Imagine that. If we have sound money, we don’t need the Fed. Or
Congress. We just need sound money.

End of essay.


Postscript:

Economist Nouriel Roubini once attacked the gold standard:

    Roubini raises the following question: If you are on a gold
standard, or modified gold standard, what do you do in the event of a
bank run—if you don’t have enough gold to fully back the currency?

Translated: What happens if the banks have created bogus IOUs for
their depositors’ gold? Suggestion: Have them indicted for fraud. Gold
doesn’t “back” anything. It is the money. The banks issue IOUs for the
money. When they issue more IOUs than they have gold on hand, they’re
cheating.

Murray Rothbard:

    In my view, issuing promises to pay on demand in excess of the
amount of the goods on hand is simply fraud, and should be so
considered by the legal system . . .

    This is legalized counterfeiting; this is the creation of money
without the necessity of production, to compete for resources against
those who have produced.

    In short, I believe that fractional-reserve banking is disastrous
both for the morality and for the fundamental bases and institutions
of the market economy.

Roubini also says that a “gold standard limits the flexibility and
range of actions that central banks can take.” He thinks it’s a
shortcoming, but that alone should recommend it.

At the start of World War I, the belligerent governments went off the
gold standard so they could fight the bloodiest war in human history.
Gold, since it can’t be created on demand, would have severely limited
the “flexibility and range of actions” governments could take.

Sound money is not a product of central bank policy decisions. But who
cares about sound money when you want to engage in massive human
slaughter?

More recently, Roubini said, “The world is on a slow-motion train wreck.”

The unmolested gold coin standard avoids train wrecks, “Dr. Doom,” by
staying on track.

A gold standard doesn’t need Roubini. It doesn’t need Jerome Powell.
It doesn’t need Congress. It doesn’t need the World Bank or the
International Monetary Fund. It doesn’t need the WEF, the FOMC, or
AOC.

It just needs to be left alone.

The gold standard “requires nothing else than that the government
abstain from deliberately sabotaging it,” Ludwig von Mises wrote in
The Theory of Money and Credit.

    What all the enemies of the gold standard spurn as its main vice
is precisely the same thing that in the eyes of the advocates of the
gold standard is its main virtue, namely its incompatibility with a
policy of credit expansion.
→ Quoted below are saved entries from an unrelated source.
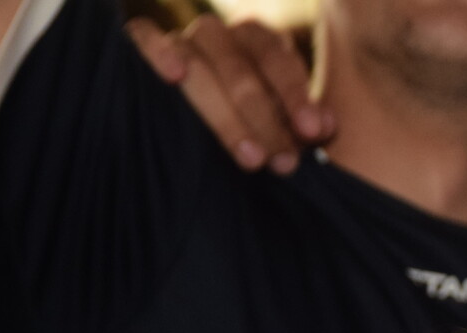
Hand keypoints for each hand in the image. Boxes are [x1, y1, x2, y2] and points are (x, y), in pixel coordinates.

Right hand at [127, 13, 332, 173]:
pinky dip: (158, 50)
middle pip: (240, 66)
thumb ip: (302, 124)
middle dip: (265, 117)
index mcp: (256, 44)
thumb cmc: (248, 134)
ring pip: (199, 61)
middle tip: (285, 162)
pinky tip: (173, 75)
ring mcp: (180, 40)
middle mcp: (219, 36)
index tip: (314, 132)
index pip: (277, 59)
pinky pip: (143, 37)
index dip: (297, 95)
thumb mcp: (279, 129)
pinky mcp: (141, 46)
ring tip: (250, 157)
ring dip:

The nucleus of all the effusions of the
anti-gold authors and politicians is the expansionist fallacy.

Credit expansion—inflation—is indispensable to a growing government.
>From Human Action:

    The gold standard removes the determination of cash-induced
changes in purchasing power from the political arena. Its general
acceptance requires the acknowledgment of the truth that one cannot
make all people richer by printing money. The abhorrence of the gold
standard is inspired by the superstition that omnipotent governments
can create wealth out of little scraps of paper.

If wealth could be created out of scraps of paper or their digital
equivalent, world poverty would be a thing of the past.

Remember, the commodity money takes care of itself—and us too, if we let it.